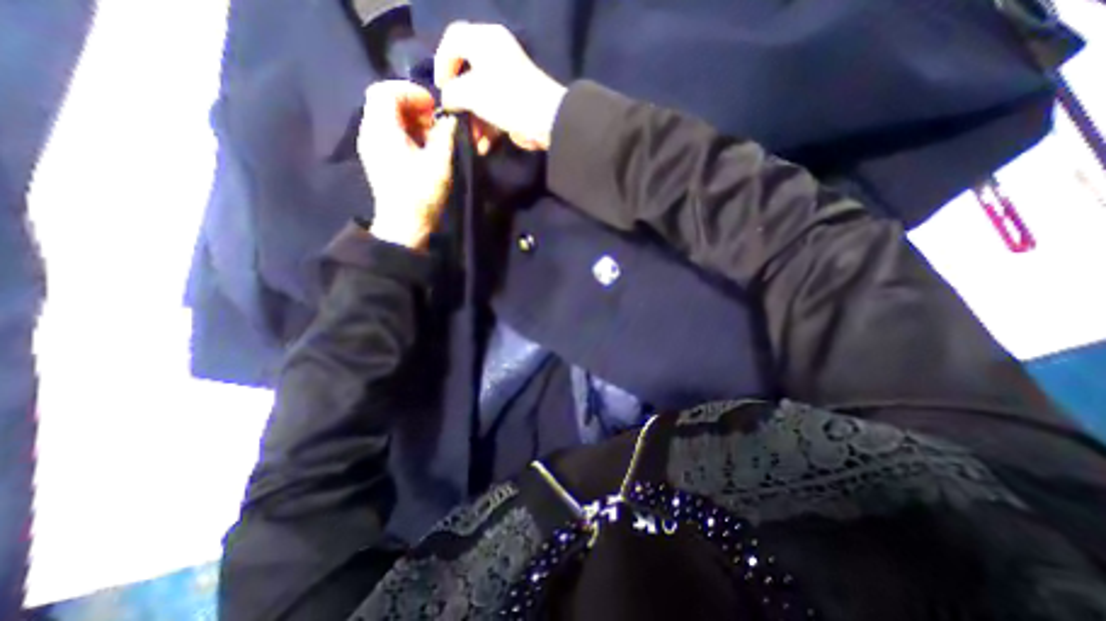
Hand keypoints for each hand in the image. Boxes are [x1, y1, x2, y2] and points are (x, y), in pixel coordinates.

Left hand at [356, 81, 455, 250]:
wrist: (405, 225)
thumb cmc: (422, 194)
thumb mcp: (440, 163)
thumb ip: (446, 135)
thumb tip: (450, 120)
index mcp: (383, 129)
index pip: (386, 90)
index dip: (411, 92)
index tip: (434, 107)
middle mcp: (370, 132)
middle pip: (383, 101)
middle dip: (411, 105)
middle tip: (433, 121)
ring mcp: (370, 146)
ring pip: (385, 117)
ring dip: (409, 119)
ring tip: (430, 136)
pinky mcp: (376, 158)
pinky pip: (386, 132)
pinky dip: (404, 132)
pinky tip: (421, 148)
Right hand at [435, 21, 565, 152]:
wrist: (545, 120)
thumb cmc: (504, 98)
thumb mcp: (470, 92)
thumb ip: (452, 93)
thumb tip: (447, 100)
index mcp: (485, 40)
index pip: (453, 39)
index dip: (442, 63)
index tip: (440, 89)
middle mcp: (496, 56)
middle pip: (467, 75)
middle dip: (460, 103)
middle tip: (455, 118)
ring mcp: (507, 81)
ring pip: (481, 98)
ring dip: (474, 122)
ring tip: (473, 141)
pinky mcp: (515, 103)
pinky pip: (494, 112)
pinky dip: (488, 128)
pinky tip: (483, 147)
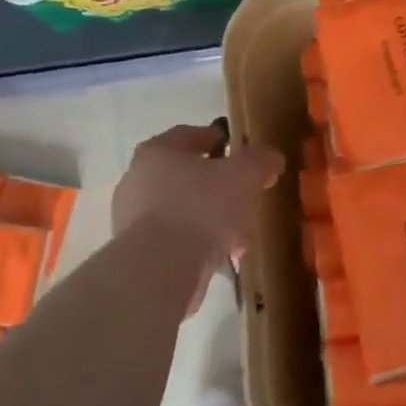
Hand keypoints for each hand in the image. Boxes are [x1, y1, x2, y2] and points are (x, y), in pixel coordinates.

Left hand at [112, 124, 284, 310]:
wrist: (160, 270)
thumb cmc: (200, 208)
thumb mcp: (244, 175)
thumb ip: (260, 161)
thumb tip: (271, 158)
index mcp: (158, 152)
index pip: (188, 136)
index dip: (216, 139)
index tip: (237, 149)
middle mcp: (137, 181)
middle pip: (187, 176)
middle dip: (218, 186)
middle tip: (244, 195)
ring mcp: (133, 220)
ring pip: (184, 211)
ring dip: (212, 220)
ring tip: (240, 235)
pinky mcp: (138, 254)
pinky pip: (177, 240)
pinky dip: (199, 244)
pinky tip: (223, 257)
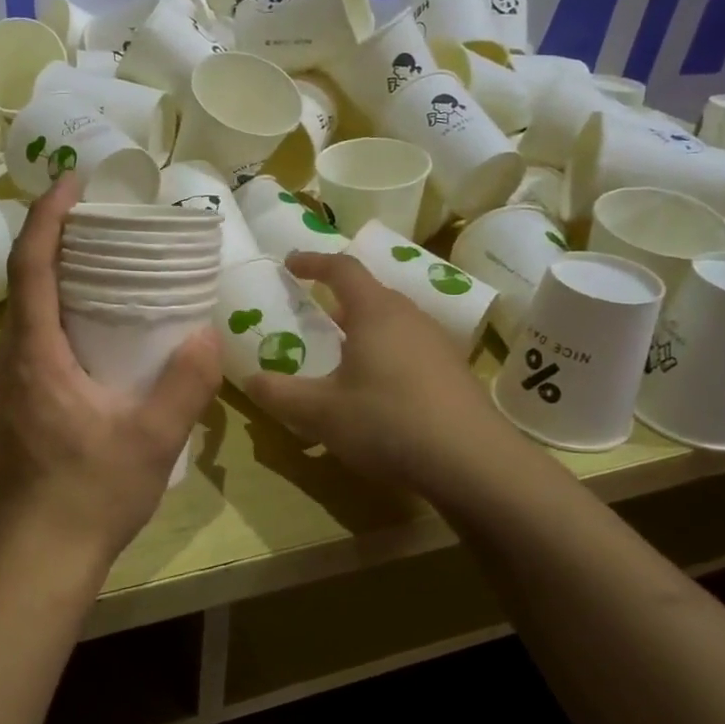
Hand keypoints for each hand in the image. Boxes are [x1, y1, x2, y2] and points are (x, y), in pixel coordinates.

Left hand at [0, 178, 220, 584]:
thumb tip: (205, 334)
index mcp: (35, 357)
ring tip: (100, 287)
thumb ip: (184, 384)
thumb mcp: (152, 439)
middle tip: (100, 232)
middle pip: (24, 290)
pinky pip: (25, 358)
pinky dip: (51, 333)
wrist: (33, 565)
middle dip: (54, 248)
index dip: (47, 218)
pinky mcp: (2, 422)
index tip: (71, 184)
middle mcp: (6, 368)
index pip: (32, 267)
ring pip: (23, 327)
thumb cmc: (90, 496)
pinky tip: (86, 356)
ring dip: (53, 294)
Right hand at [243, 252, 524, 503]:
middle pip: (370, 293)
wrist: (473, 462)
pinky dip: (385, 353)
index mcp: (375, 312)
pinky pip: (409, 346)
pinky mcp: (453, 371)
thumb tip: (251, 380)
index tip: (290, 264)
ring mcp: (437, 343)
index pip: (342, 268)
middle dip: (337, 298)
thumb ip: (280, 394)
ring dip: (363, 328)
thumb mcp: (321, 413)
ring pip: (391, 321)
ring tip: (341, 354)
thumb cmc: (388, 422)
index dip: (313, 261)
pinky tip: (377, 388)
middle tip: (313, 315)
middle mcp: (409, 316)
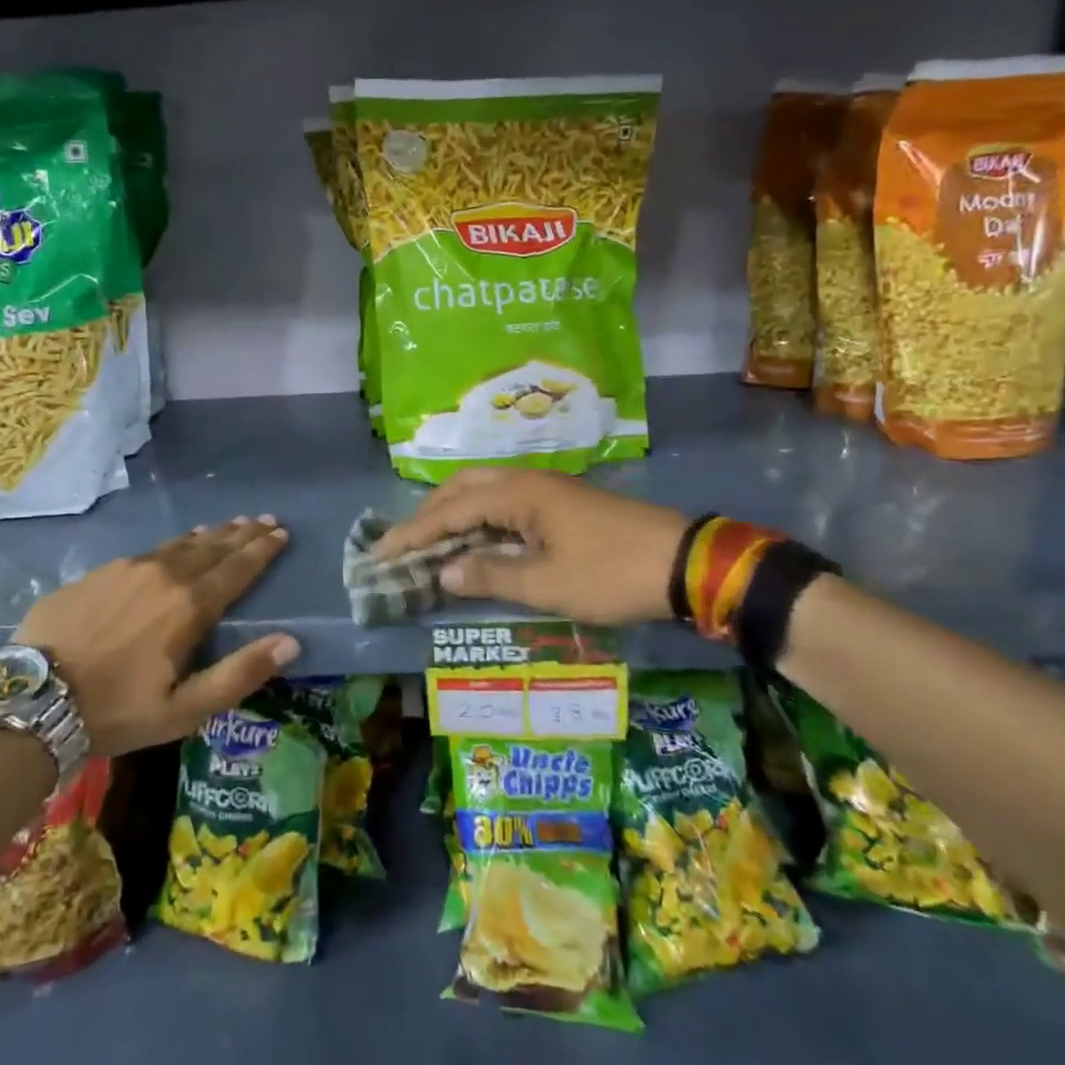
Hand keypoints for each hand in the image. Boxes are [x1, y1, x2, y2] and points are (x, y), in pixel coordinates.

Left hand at [12, 517, 299, 756]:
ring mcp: (127, 568)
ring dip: (211, 534)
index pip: (237, 568)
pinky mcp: (98, 572)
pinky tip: (177, 544)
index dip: (262, 550)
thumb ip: (239, 674)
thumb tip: (291, 641)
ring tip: (230, 524)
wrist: (31, 700)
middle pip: (213, 547)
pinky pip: (150, 550)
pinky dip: (175, 543)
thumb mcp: (184, 709)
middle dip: (243, 533)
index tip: (282, 532)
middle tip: (265, 519)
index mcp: (189, 606)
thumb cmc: (115, 710)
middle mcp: (163, 575)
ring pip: (181, 543)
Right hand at [373, 470, 687, 625]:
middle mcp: (526, 480)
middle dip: (428, 514)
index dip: (412, 533)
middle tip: (403, 546)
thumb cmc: (612, 574)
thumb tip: (442, 572)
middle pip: (462, 488)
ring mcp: (546, 488)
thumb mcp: (549, 584)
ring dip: (453, 513)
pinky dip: (480, 519)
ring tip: (431, 543)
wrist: (684, 561)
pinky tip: (477, 541)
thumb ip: (492, 576)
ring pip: (484, 491)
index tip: (380, 553)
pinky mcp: (561, 502)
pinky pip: (504, 502)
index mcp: (518, 494)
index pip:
• • • • •
__What you need to do__:
Transcribe all the lines above exactly; any image among them is skipped.

__Solution to the exercise__:
Hand keypoints for each hand in the image. Boxes are [x1, y1, x2, y2] and points are (x, y), in pixel coordinates.

Left hand at [356, 81, 455, 250]:
wrist: (405, 225)
thumb cmc: (422, 194)
thumb mcp: (440, 163)
thumb ip: (446, 135)
thumb tip: (450, 120)
index mcp: (383, 129)
index pip: (386, 90)
index dip: (411, 92)
index tip: (434, 107)
middle mcp: (370, 132)
middle pip: (383, 101)
middle dip: (411, 105)
middle tip: (433, 121)
ring mcp: (370, 146)
ring pip: (385, 117)
ring dip: (409, 119)
ring tip: (430, 136)
pinky mcp: (376, 158)
pinky pip: (386, 132)
pinky dip: (404, 132)
pinky tip: (421, 148)
Right hand at [435, 21, 565, 152]:
wrist: (545, 120)
thumb cmc: (504, 98)
thumb mcp: (470, 92)
thumb ip: (452, 93)
thumb tip: (447, 100)
index mcp: (485, 40)
index pip: (453, 39)
index dip: (442, 63)
index tip: (440, 89)
middle mcp: (496, 56)
middle pip: (467, 75)
middle dip: (460, 103)
middle tip: (455, 118)
ring mcp: (507, 81)
ring pip: (481, 98)
ring dip: (474, 122)
ring tip: (473, 141)
pinky mcp: (515, 103)
pinky pip: (494, 112)
pinky dip: (488, 128)
pinky tip: (483, 147)
Hand keypoints for each hand in the image. Boxes are [x1, y1, x2, y2] and points are (x, y), in pixel coordinates.

Left hand at [112, 124, 284, 310]:
wrist: (160, 270)
thumb cmc: (200, 208)
thumb mcp: (244, 175)
thumb ip: (260, 161)
thumb tip: (271, 158)
index mcp: (158, 152)
index pip: (188, 136)
index dip: (216, 139)
index tip: (237, 149)
middle mcp: (137, 181)
middle pip: (187, 176)
middle dip: (218, 186)
middle tip: (244, 195)
ring mcp: (133, 220)
ring pip: (184, 211)
ring dip: (212, 220)
ring tip: (240, 235)
pinky mcp: (138, 254)
pinky pip: (177, 240)
pinky dip: (199, 244)
pinky tip: (223, 257)
Hand keypoints for each hand in the image. Boxes are [x1, y1, x2, y2] and points are (x, y), in pixel coordinates.

Left hand at [0, 178, 220, 584]:
thumb tip: (205, 334)
index mcp: (35, 357)
ring tip: (100, 287)
thumb ip: (184, 384)
thumb mcp: (152, 439)
middle tip: (100, 232)
middle pip: (24, 290)
pinky pip: (25, 358)
pinky dip: (51, 333)
wrist: (33, 565)
middle dip: (54, 248)
index dip: (47, 218)
pinky mcp: (2, 422)
index tip: (71, 184)
middle mcp: (6, 368)
index pip: (32, 267)
ring pip: (23, 327)
thumb cmc: (90, 496)
pinky tip: (86, 356)
ring dip: (53, 294)
Right hand at [243, 252, 524, 503]:
middle pip: (370, 293)
wrist: (473, 462)
pinky dip: (385, 353)
index mcp: (375, 312)
pinky pip: (409, 346)
pinky mcp: (453, 371)
thumb tip: (251, 380)
index tip: (290, 264)
ring mcp: (437, 343)
index pip: (342, 268)
middle dip: (337, 298)
thumb ip: (280, 394)
ring dip: (363, 328)
thumb mcp: (321, 413)
ring pip: (391, 321)
ring tip: (341, 354)
thumb cmc: (388, 422)
index dip: (313, 261)
pinky tip: (377, 388)
middle tip: (313, 315)
middle mcp: (409, 316)
Hand keypoints for each hand in the image. Boxes are [x1, y1, x2, y2] and points are (x, y), in pixel coordinates.

Left hand at [12, 517, 299, 756]:
ring mcp: (127, 568)
ring dip: (211, 534)
index pip: (237, 568)
pinky mcp: (98, 572)
pinky tip: (177, 544)
index dip: (262, 550)
thumb ip: (239, 674)
thumb tip: (291, 641)
ring tip: (230, 524)
wrist: (31, 700)
middle pip: (213, 547)
pinky pip: (150, 550)
pinky dip: (175, 543)
thumb mcp: (184, 709)
middle dip: (243, 533)
index tip: (282, 532)
middle tip: (265, 519)
index mcp: (189, 606)
thumb cmc: (115, 710)
middle mcp: (163, 575)
ring pip: (181, 543)
Right hand at [373, 470, 687, 625]:
middle mcp: (526, 480)
middle dip: (428, 514)
index dip: (412, 533)
middle tip: (403, 546)
thumb cmc: (612, 574)
thumb tip: (442, 572)
middle pip: (462, 488)
ring mcp: (546, 488)
thumb mcp: (549, 584)
ring dip: (453, 513)
pinky dip: (480, 519)
ring tip: (431, 543)
wrist: (684, 561)
pinky tip: (477, 541)
thumb ip: (492, 576)
ring pip: (484, 491)
index tip: (380, 553)
pinky mcp: (561, 502)
pinky pip: (504, 502)
index mcp: (518, 494)
index pip:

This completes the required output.